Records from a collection

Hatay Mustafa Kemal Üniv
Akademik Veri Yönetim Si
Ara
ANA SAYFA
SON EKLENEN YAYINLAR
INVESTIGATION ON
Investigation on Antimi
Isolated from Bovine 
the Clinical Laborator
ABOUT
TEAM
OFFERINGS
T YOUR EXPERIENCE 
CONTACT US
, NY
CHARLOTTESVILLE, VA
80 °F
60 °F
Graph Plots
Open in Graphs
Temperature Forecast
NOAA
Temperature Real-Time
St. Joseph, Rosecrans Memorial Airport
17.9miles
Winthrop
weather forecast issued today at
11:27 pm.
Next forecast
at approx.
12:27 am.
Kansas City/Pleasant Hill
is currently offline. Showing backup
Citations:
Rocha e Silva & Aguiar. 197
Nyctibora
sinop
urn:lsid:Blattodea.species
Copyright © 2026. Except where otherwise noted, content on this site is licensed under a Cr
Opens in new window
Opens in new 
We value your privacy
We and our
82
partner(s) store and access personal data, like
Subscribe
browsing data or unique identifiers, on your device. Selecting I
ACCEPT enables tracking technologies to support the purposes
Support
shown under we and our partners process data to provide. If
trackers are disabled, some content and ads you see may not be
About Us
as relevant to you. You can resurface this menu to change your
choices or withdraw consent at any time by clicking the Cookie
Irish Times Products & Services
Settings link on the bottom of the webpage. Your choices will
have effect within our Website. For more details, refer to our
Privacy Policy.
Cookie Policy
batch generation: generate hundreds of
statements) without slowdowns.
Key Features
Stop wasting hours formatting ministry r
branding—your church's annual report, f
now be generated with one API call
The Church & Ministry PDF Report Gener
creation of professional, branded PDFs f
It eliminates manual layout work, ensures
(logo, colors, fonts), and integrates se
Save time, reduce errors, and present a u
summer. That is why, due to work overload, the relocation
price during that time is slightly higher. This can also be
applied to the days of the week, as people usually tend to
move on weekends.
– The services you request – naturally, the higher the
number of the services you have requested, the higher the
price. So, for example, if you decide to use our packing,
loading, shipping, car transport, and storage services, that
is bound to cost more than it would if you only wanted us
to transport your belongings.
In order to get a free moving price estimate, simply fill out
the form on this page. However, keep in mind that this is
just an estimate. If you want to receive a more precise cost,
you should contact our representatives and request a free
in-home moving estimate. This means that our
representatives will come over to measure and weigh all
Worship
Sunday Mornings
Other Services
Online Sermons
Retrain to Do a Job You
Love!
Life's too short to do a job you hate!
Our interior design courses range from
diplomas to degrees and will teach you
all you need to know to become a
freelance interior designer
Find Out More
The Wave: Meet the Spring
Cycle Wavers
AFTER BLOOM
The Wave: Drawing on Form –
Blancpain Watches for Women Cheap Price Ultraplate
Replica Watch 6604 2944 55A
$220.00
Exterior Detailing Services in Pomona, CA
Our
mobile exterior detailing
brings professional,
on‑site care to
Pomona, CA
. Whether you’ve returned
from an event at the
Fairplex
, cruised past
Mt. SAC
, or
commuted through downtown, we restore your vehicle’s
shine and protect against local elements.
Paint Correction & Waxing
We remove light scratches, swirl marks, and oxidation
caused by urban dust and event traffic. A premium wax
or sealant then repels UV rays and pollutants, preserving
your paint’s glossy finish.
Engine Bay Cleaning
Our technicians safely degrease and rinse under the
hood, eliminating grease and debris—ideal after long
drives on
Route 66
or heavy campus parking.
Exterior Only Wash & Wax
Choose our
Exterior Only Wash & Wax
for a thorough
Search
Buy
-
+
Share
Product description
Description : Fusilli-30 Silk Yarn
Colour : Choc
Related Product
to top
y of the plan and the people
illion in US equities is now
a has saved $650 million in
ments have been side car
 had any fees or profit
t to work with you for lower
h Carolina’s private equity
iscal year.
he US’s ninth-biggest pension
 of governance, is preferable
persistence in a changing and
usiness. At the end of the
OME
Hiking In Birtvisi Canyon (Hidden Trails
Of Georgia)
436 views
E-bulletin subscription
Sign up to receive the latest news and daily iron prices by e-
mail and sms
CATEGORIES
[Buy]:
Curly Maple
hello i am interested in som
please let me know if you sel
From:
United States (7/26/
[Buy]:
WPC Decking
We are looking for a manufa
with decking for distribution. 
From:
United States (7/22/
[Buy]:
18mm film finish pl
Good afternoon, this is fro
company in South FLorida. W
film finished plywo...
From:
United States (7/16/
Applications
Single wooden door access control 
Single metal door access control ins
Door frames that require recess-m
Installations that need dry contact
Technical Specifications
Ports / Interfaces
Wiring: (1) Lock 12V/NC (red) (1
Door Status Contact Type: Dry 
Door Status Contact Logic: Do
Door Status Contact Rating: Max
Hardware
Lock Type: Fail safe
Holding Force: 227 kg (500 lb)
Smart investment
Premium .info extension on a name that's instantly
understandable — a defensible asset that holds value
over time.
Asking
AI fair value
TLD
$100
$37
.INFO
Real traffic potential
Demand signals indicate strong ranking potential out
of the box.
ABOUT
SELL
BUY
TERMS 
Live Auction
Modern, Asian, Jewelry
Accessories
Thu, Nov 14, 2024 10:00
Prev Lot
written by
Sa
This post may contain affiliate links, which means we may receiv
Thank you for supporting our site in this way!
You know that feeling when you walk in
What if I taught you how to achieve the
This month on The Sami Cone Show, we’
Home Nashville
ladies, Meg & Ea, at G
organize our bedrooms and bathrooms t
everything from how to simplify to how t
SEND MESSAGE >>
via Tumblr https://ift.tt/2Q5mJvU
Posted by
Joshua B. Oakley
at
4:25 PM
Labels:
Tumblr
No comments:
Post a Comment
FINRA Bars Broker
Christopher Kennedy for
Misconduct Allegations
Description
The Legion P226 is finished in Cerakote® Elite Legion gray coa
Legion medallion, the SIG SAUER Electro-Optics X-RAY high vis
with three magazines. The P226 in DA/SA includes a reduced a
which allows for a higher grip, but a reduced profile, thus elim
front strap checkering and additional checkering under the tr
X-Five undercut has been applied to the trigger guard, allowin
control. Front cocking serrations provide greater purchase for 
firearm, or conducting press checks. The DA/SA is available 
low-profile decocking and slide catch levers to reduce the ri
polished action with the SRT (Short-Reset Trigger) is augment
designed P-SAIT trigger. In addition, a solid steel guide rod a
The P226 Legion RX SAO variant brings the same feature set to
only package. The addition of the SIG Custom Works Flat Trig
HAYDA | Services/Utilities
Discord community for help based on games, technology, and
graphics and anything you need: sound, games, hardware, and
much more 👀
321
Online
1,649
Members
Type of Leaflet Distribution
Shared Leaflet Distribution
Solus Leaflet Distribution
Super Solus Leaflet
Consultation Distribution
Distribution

**Exercise directions**
One stretch of the lines above is wanted, from the line that contains "WPC Decking" through the line that contains "FINRA Bars Broker". Output it exactly.

**Solution for this task**
WPC Decking
We are looking for a manufa
with decking for distribution. 
From:
United States (7/22/
[Buy]:
18mm film finish pl
Good afternoon, this is fro
company in South FLorida. W
film finished plywo...
From:
United States (7/16/
Applications
Single wooden door access control 
Single metal door access control ins
Door frames that require recess-m
Installations that need dry contact
Technical Specifications
Ports / Interfaces
Wiring: (1) Lock 12V/NC (red) (1
Door Status Contact Type: Dry 
Door Status Contact Logic: Do
Door Status Contact Rating: Max
Hardware
Lock Type: Fail safe
Holding Force: 227 kg (500 lb)
Smart investment
Premium .info extension on a name that's instantly
understandable — a defensible asset that holds value
over time.
Asking
AI fair value
TLD
$100
$37
.INFO
Real traffic potential
Demand signals indicate strong ranking potential out
of the box.
ABOUT
SELL
BUY
TERMS 
Live Auction
Modern, Asian, Jewelry
Accessories
Thu, Nov 14, 2024 10:00
Prev Lot
written by
Sa
This post may contain affiliate links, which means we may receiv
Thank you for supporting our site in this way!
You know that feeling when you walk in
What if I taught you how to achieve the
This month on The Sami Cone Show, we’
Home Nashville
ladies, Meg & Ea, at G
organize our bedrooms and bathrooms t
everything from how to simplify to how t
SEND MESSAGE >>
via Tumblr https://ift.tt/2Q5mJvU
Posted by
Joshua B. Oakley
at
4:25 PM
Labels:
Tumblr
No comments:
Post a Comment
FINRA Bars Broker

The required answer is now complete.